→ Page extract:
----

Tuesday, October 16, 2007

Medical Malpractice, Pennsylvania Medicaid

Posted by Matthew Garretson

Question:
We have mediation next week in an FTCA baby case pending in the Western District of Pennsylvania. I would like to discuss successful approaches with Pennsylvania Medicaid either in lien reduction or pouring the lien into a Special Needs Trust for repayment upon death or any other successful strategy. If you know anything that would be helpful I would appreciate a minute of your time.

-Washington D.C. Attorney

Answer:
After the Ahlborn decision last year, many states have scrambled to changes their legislative framework for dealing with liens. A couple months ago, Pennsylvania issued a policy statement which amends Title 55 of the Pennsylvania Code, Chapter 259. The statement explains how the Department will interpret and apply the requirements of 62 P.S. §1409(b) to be consistent with the Ahlborn decision. Pennsylvania believes their existing law is facially consistent with Ahlborn. Therefore, the statement of policy is to formally document the Department’s interpretation and establish procedures. The policy announces that §1409(b)(11), which limits the Department’s reimbursement to one-half of the beneficiary’s net recovery, is consistent with Ahlborn. Other parts of the statement seem to be directed at arguments presumably presented by attorneys to the Department in the aftermath of Ahlborn. Specifically, that the Medicaid “beneficiary generally recovers the Department’s expenses as part of his tort claim unless the Department chooses to intervene in an action of sue separately.” This statement precludes attorneys from arguing that medical expenses were not considered in the settlement, therefore, barring the Department’s recovery under Ahlborn. Additionally, the state has effectively inhibited “equitable apportionment” arguments. The policy asserts that under Pennsylvania law a settlement conclusively establishes the settlement as full compensation for damages. That is the full report as I know it.

----

→ Given records:
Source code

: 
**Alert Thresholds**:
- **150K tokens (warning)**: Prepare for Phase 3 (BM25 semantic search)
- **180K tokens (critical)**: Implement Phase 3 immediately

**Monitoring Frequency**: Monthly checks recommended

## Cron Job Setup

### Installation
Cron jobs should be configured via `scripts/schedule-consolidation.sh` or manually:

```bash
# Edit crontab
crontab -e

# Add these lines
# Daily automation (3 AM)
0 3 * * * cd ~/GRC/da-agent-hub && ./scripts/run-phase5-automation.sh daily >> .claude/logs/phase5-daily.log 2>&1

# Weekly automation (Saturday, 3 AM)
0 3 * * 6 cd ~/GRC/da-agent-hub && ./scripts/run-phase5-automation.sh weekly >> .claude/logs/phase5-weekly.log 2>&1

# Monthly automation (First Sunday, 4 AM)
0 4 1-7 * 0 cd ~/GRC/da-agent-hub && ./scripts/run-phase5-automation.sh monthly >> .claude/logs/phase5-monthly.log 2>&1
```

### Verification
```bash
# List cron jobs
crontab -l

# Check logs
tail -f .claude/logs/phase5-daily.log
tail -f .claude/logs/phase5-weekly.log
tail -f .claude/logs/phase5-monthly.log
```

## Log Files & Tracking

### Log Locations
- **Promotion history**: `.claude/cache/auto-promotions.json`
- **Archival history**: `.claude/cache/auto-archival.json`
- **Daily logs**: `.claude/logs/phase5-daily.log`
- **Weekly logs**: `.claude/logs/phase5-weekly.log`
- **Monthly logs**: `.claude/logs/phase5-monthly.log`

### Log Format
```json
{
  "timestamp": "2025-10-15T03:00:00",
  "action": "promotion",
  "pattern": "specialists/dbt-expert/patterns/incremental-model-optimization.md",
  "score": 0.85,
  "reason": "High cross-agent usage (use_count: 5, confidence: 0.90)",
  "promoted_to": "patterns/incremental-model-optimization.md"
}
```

----

→ Instructions:
1. Using the Pennsylvania Medicaid post, say whether each statement agrees with it. Answer yes or no, and quote the deciding words. (a) Pennsylvania issued a policy statement amending Title 55 of the Pennsylvania Code, Chapter 259. (b) Pennsylvania believes its existing law is inconsistent with Ahlborn. (c) §1409(b)(11) limits the Department's reimbursement to one-third of the beneficiary's net recovery.
2. Set down word for word the portion of the Pennsylvania Medicaid post from "Medical Malpractice, Pennsylvania" up to and including "of your time.".
Nothing in the rows is needed for this work.

→ Exercise answers:
1.
(a) Yes: "Pennsylvania issued a policy statement which amends Title 55 of the Pennsylvania Code, Chapter 259."
(b) No: "Pennsylvania believes their existing law is facially consistent with Ahlborn."
(c) No: "limits the Department’s reimbursement to one-half of the beneficiary’s net recovery"

2.
Medical Malpractice, Pennsylvania Medicaid

Posted by Matthew Garretson

Question:
We have mediation next week in an FTCA baby case pending in the Western District of Pennsylvania. I would like to discuss successful approaches with Pennsylvania Medicaid either in lien reduction or pouring the lien into a Special Needs Trust for repayment upon death or any other successful strategy. If you know anything that would be helpful I would appreciate a minute of your time.